Grâce à un nouveau traitement, le petit Johan a pu bénéficier du système immunitaire de son frère
Quand le système immunitaire d’une personne est saboté par une maladie génétique, une greffe de moelle osseuse peut la soigner, mais une vulnérabilité temporaire apparaît alors: pendant les premiers mois, le receveur est nu face aux virus. Un banal microbe peut l’envoyer à l’hôpital.
Un nouveau type de traitement, appelé thérapie cellulaire, vise à combler ces mois durant lesquels les défenses de l’organisme se reconstruisent. Après deux décennies d’essais thérapeutiques, la technologie s’affine et de plus en plus d’enfants sont soignés. Johan est l’un d’eux.
C’est aujourd’hui un petit bonhomme malin à l’épaisse tignasse, implacable poursuivant du chiot familial. Rien ne trahit les trois ans d’aventure médicale et émotionnelle dont émerge aujourd’hui sa famille, dans une banlieue cossue de Washington. Les montagnes russes ont commencé au test de grossesse: Johan n’était pas prévu. «C’était un choc, j’ai pleuré», raconte sa mère, Maren Chamorro, 39 ans.
Elle savait depuis son enfance qu’elle était porteuse d’un gène causant une maladie souvent fatale avant dix ans, la granulomatose chronique. Son frère en est mort à sept ans. Les lois de la génétique faisaient qu’elle avait une chance sur quatre de la transmettre.
Pour leurs premiers enfants, elle et son mari, Ricardo, avaient choisi la fécondation in vitro, permettant un test génétique des embryons avant l’implantation. Leurs jumeaux Thomas et Joanna sont nés il y a sept ans et demi, sans la maladie.
Pour Johan, un test génétique a vite confirmé qu’il était atteint. Après avoir contacté l’hôpital pour enfants de Washington, le couple a pris l’une des décisions les plus importantes de sa vie: Johan recevrait une greffe de moelle osseuse, une procédure risquée mais rendant la guérison possible. «Le fait que Maren ait perdu son frère si jeune à cause de cette maladie a joué un grand rôle», confie Ricardo.
La moelle osseuse est notre usine de globules (rouges et blancs). Celle de Johan produisait des globules blancs incapables de répondre aux bactéries et aux champignons. Chez lui, une infection bactérienne pouvait devenir incontrôlable.

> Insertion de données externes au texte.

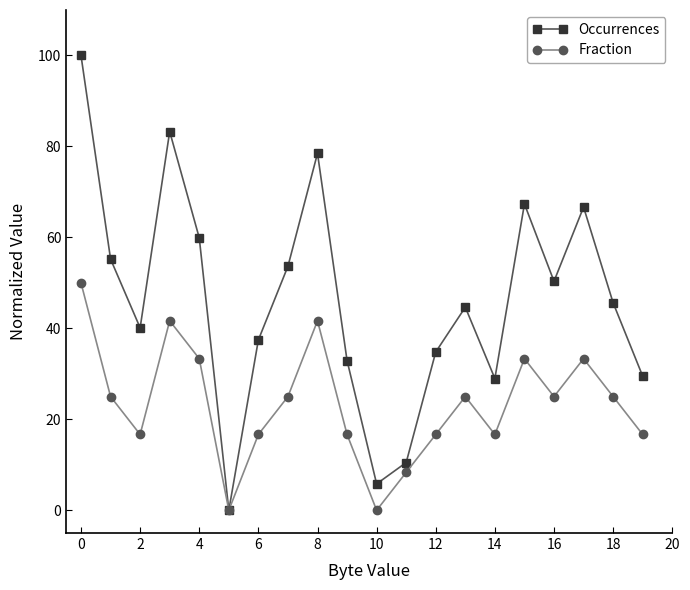

Is this an area chart (filled region under the line)?

No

Par chance, Thomas, son frère, était un donneur compatible. En avril 2018, les médecins ont nettoyé la moelle de Johan par chimiothérapie. Puis ils ont prélevé celle de Thomas, alors âgé de six ans, dans les os de son bassin, avec une aiguille.
Ils en ont extrait des «supercellules», comme dit Thomas, les cellules souches, qu’ils ont réinjectées dans les veines de Johan afin qu’elles fassent progressivement leur nid dans sa moelle osseuse, et y fabriquent des globules blancs normaux.

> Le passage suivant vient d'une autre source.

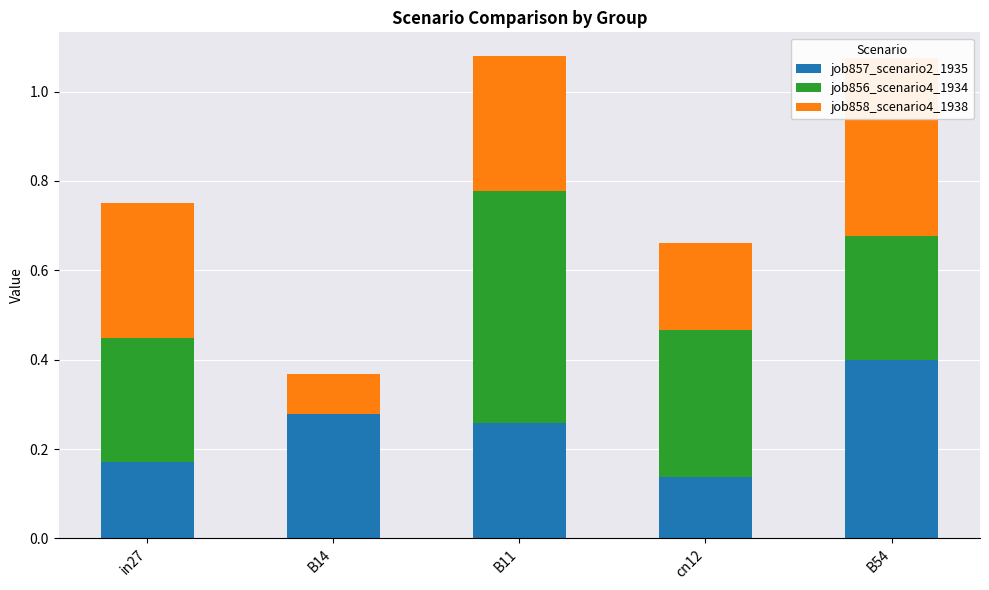

What is the difference between the highest and lowest values at B11?

0.3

La seconde étape fut la thérapie cellulaire préventive, dans un programme expérimental dirigé par l’immunologue Michael Keller. La partie du système immunitaire protégeant des bactéries se reconstruit en quelques semaines, mais pour les virus, il faut plus de trois mois.

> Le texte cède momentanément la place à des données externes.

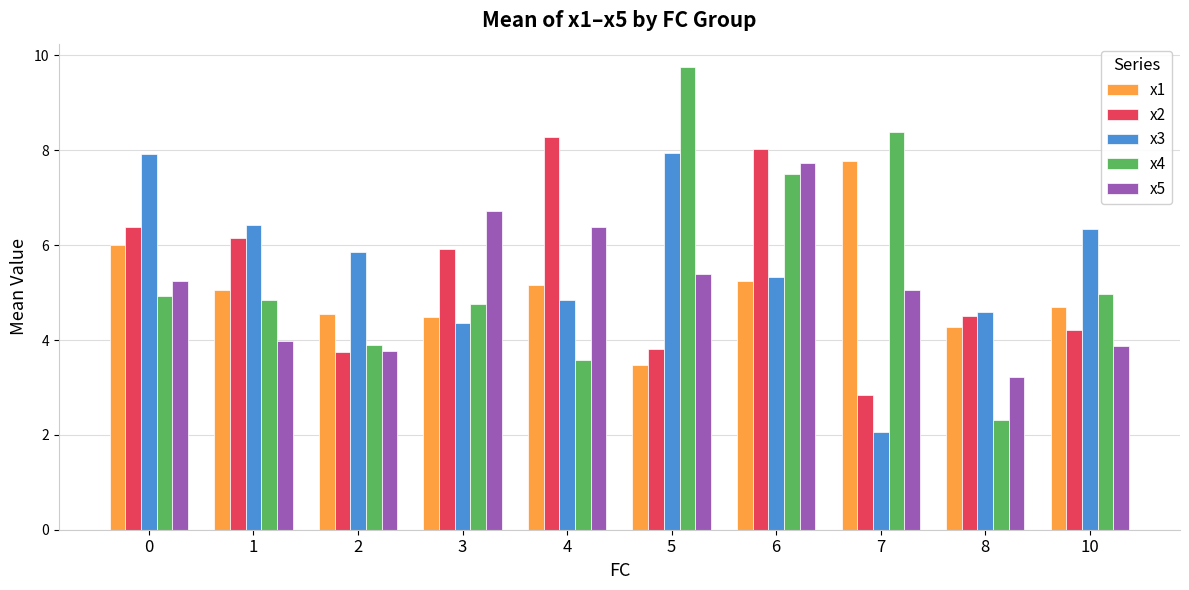

Which series has the widest spread of values?

x4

Du sang de Thomas, les médecins ont extrait des globules ayant déjà rencontré six virus, des lymphocytes T. Le docteur Keller les a multipliés pendant dix jours dans un incubateur, pour créer une armée de centaines de millions de lymphocytes spécialisés. Le résultat est une crème blanche, au fond d’un flacon.
Puis les lymphocytes T ont été injectés dans Johan, assurant immédiatement la garde contre ces six virus, préventivement. «Il a le système immunitaire de son frère», résume Michael Keller. Ce que sa mère confirme: aujourd’hui quand Thomas et Johan attrapent un rhume, ils ont les même symptômes, de même durée. «C’est assez cool d’avoir la même immunité que son grand frère», dit-elle.
L’approche consistant à doper le système immunitaire, à partir de cellules d’un donneur ou de ses propres cellules génétiquement modifiées, s’appelle l’immunothérapie. La principale application concerne le cancer, mais Michael Keller espère qu’elle sera prochainement disponible contre des virus, pour les patients immunodéprimés comme Johan. L’obstacle reste la complexité technique et le coût, qui restreignent actuellement la procédure à une trentaine de centres aux Etats-Unis.
Pour Johan, un an et demi après la greffe, tout indiquait qu’elle avait parfaitement prise. «C’est génial de le voir jouer dans la boue», dit Maren, dont la seule inquiétude, quand Johan tombe malade désormais, est que le reste de la famille attrape le même microbe.